LOSITETI, Kenya — The wind picked up, and Jill Biden was suddenly enveloped in a cloud of red dirt, the kind that’s impossible to get out of your clothes, the kind that looks like rusty blood when it’s wet. That is, if it would ever rain here. The Horn of Africa, including Kenya, Somalia and Ethiopia, is experiencing its worst drought in recorded history, which is coming just six years after the previous worst drought on record. There are almost no crops, no grass, no brush in this village to hold earth to ground, just some bushes and one big acacia tree that somehow managed to survive. Which is why the 71-year-old first lady of the United States is here in this dust bowl swarming with biting black flies, gulping down bottled water after spending 90 minutes completely outdoors in the blazing African heat. She had devoted at least half of the visit to a listening session with Maasai women, who told her about how much their tribal herding lives had changed now that roughly 45 percent of the cows in Kajiado County have died.
“It’s one thing to read about it. It’s another thing to see it, and see how the cows, the livestock, they’re just flesh and bones, and these women that I talked to are telling me they cannot feed their families,” Biden said in an interview with The Washington Post. Already, she pointed out — reiterating talking points the White House had given the news media — the United States is providing 70 percent of the humanitarian aid in this region, or $2.5 billion in 2022. But after seeing the drought in person, she said she would suggest to President Biden that he increase that. “There’s just so little for them to eat, and the United States is providing 70 percent of the money. I’ll tell him, ‘Joe, if we can give more, or if we can reach out to other countries and say, help us, help all these people to live — [we need to do that].’ And I think that’s what I’ll take back to him.”
It was an incongruous scene. Well over 1,000 Maasai had come to see the strange spectacle that had descended on their land. Many of them brought their cattle. Lositeti is the only water source for 12 villages, each with 1,000 to 1,200 people (ever since an elephant trampled the borehole up the road). And nearly every one of them had a cellphone, pointed at Jill Biden as she soft-shoed The Post’s questions about the president’s possible run in 2024.
In many ways, this five-day trip to Africa was emblematic of Biden’s tenure as first lady. She had gone to enormous effort to promote women’s empowerment and democracy in Namibia and highlight food insecurity in Kenya. And then Friday afternoon, the entire news cycle around her Africa trip — at least the American news cycle — became subsumed when she all but confirmed during an interview with Darlene Superville of the Associated Press that her husband would run again in 2024, setting off a blaze of headlines. The first lady didn’t actually confirm it, though, which means every reporter is pretty much obligated to keep asking the question and reading the tea leaves until she does.
Standing on that arid field in Lositeti two days later, wearing a traditional Maasai beaded necklace with her blue blazer, black sneakers and khakis, Biden seemed determined not to make any more news on that front. In a brief interview that also covered her takeaways from Africa and her granddaughter Naomi Biden’s presence on the trip, The Post tried to follow up on her comments that the president “is not done” and that it was “pretty much” now just a matter of when and where to make the announcement. Did that mean the decision has been made? “Well, I’ll say it again, Joe says he intends to run.” Isn’t she tired of campaigning? “Can I tell you, the things that Joe has done and what we’re fighting for in our democracy, I will work 24/7 to keep our democracy strong.” (When CNN released its first clip of a one-hour special the network is airing about the trip later this week, including exclusive moments and interviews, it also focused on 2024. When asked if there was any chance her husband would not run, she said: “Not in my book. … I’m all for it, of course.”)

**Recorded information:**
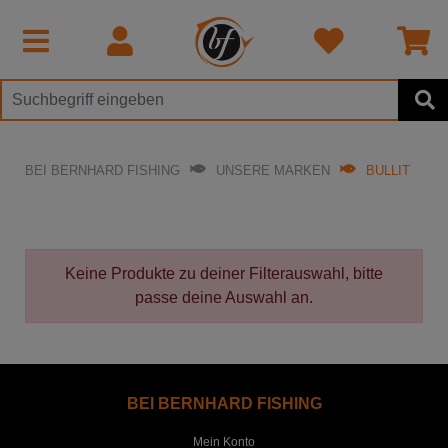
BEI BERNHARD FISHING
UNSERE MARKEN
BULLIT
Keine Produkte zu deiner Filterauswahl, bitte
passe deine Auswahl an.
BEI BERNHARD FISHING
Mein Konto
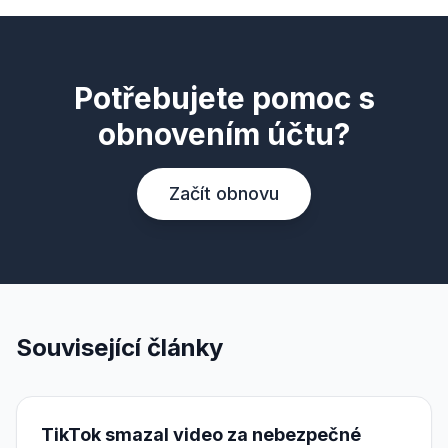
Potřebujete pomoc s
obnovením účtu?
Začít obnovu
Související články
TikTok smazal video za nebezpečné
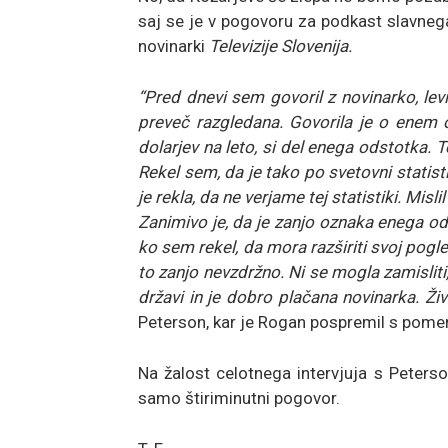
saj se je v pogovoru za podkast slavne
novinarki
Televizije Slovenija.
“Pred dnevi sem govoril z novinarko, le
preveč razgledana. Govorila je o enem 
dolarjev na leto, si del enega odstotka. 
Rekel sem, da je tako po svetovni statisti
je rekla, da ne verjame tej statistiki. Mis
Zanimivo je, da je zanjo oznaka enega ods
ko sem rekel, da mora razširiti svoj pogled 
to zanjo nevzdržno. Ni se mogla zamisliti, 
državi in je dobro plačana novinarka. Živi
Peterson, kar je Rogan pospremil s pome
Na žalost celotnega intervjuja s Peterso
samo štiriminutni pogovor.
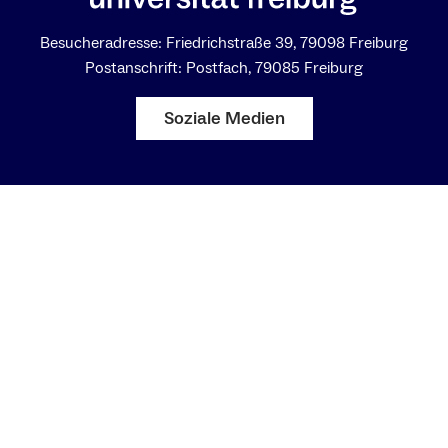
Besucheradresse: Friedrichstraße 39, 79098 Freiburg
Postanschrift: Postfach, 79085 Freiburg
Soziale Medien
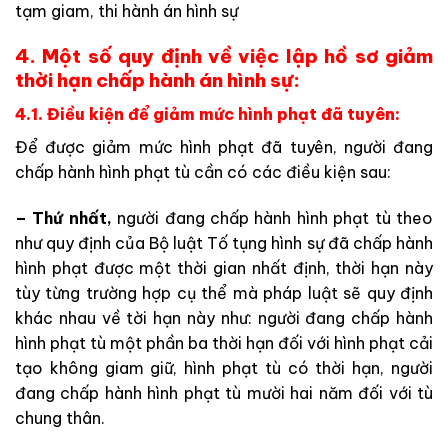
tạm giam, thi hành án hình sự
4. Một số quy định về việc lập hồ sơ giảm
thời hạn chấp hành án hình sự:
4.1. Điều kiện để giảm mức hình phạt đã tuyên:
Để được giảm mức hình phạt đã tuyên, người đang
chấp hành hình phạt tù cần có các điều kiện sau:
– Thứ nhất,
người đang chấp hành hình phạt tù theo
như quy định của Bộ luật Tố tụng hình sự đã chấp hành
hình phạt được một thời gian nhất định, thời hạn này
tùy từng trường hợp cụ thể mà pháp luật sẽ quy định
khác nhau về tời hạn này như: người đang chấp hành
hình phạt tù một phần ba thời hạn đối với hình phạt cải
tạo không giam giữ, hình phạt tù có thời hạn, người
đang chấp hành hình phạt tù mười hai năm đối với tù
chung thân.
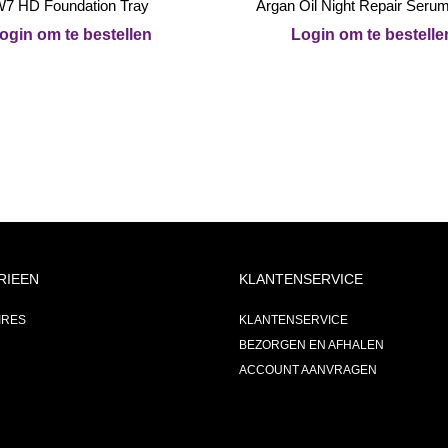
7 HD Foundation Tray
Argan Oil Night Repair Seru
ogin om te bestellen
Login om te bestelle
RIEEN
KLANTENSERVICE
IRES
KLANTENSERVICE
BEZORGEN EN AFHALEN
ACCOUNT AANVRAGEN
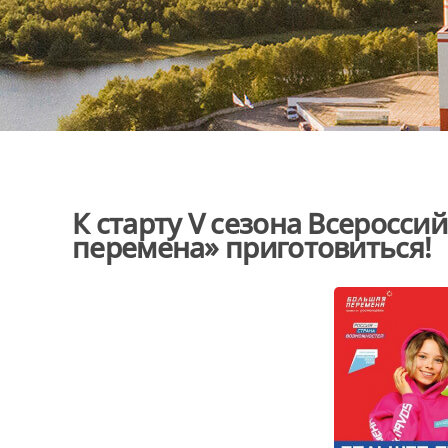
К старту V сезона Всеросси
перемена» приготовиться!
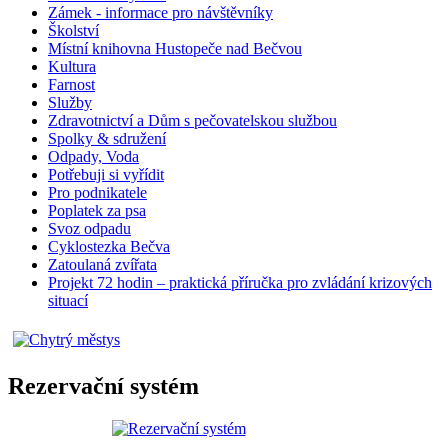
Zámek - informace pro návštěvníky
Školství
Místní knihovna Hustopeče nad Bečvou
Kultura
Farnost
Služby
Zdravotnictví a Dům s pečovatelskou službou
Spolky & sdružení
Odpady, Voda
Potřebuji si vyřídit
Pro podnikatele
Poplatek za psa
Svoz odpadu
Cyklostezka Bečva
Zatoulaná zvířata
Projekt 72 hodin – praktická příručka pro zvládání krizových
situací
Rezervační systém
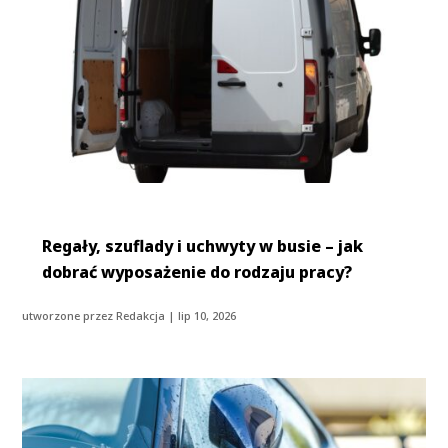
Regały, szuflady i uchwyty w busie – jak
dobrać wyposażenie do rodzaju pracy?
utworzone przez
Redakcja
|
lip 10, 2026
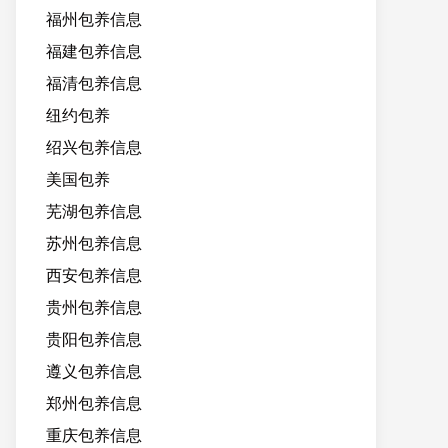
福州包养信息
福建包养信息
福清包养信息
纽约包养
绍兴包养信息
美国包养
芜湖包养信息
苏州包养信息
西安包养信息
贵州包养信息
贵阳包养信息
遵义包养信息
郑州包养信息
重庆包养信息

**Instruction 1:** Transcribe the part of the article on Jill Biden's Kenya visit starting at "It was an incongruous" and ending at "run in 2024.".
**Instruction 2:**
Answer these questions using the article on Jill Biden's Kenya visit.
(a) Roughly what percentage of the cows in Kajiado County have died?
(b) How many villages depend on Lositeti as their only water source?
(c) How many days did Jill Biden's trip to Africa last?

**Worked solution 1:**
It was an incongruous scene. Well over 1,000 Maasai had come to see the strange spectacle that had descended on their land. Many of them brought their cattle. Lositeti is the only water source for 12 villages, each with 1,000 to 1,200 people (ever since an elephant trampled the borehole up the road). And nearly every one of them had a cellphone, pointed at Jill Biden as she soft-shoed The Post’s questions about the president’s possible run in 2024.

**Worked solution 2:**
(a) Roughly 45 percent.
(b) 12 villages.
(c) Five days.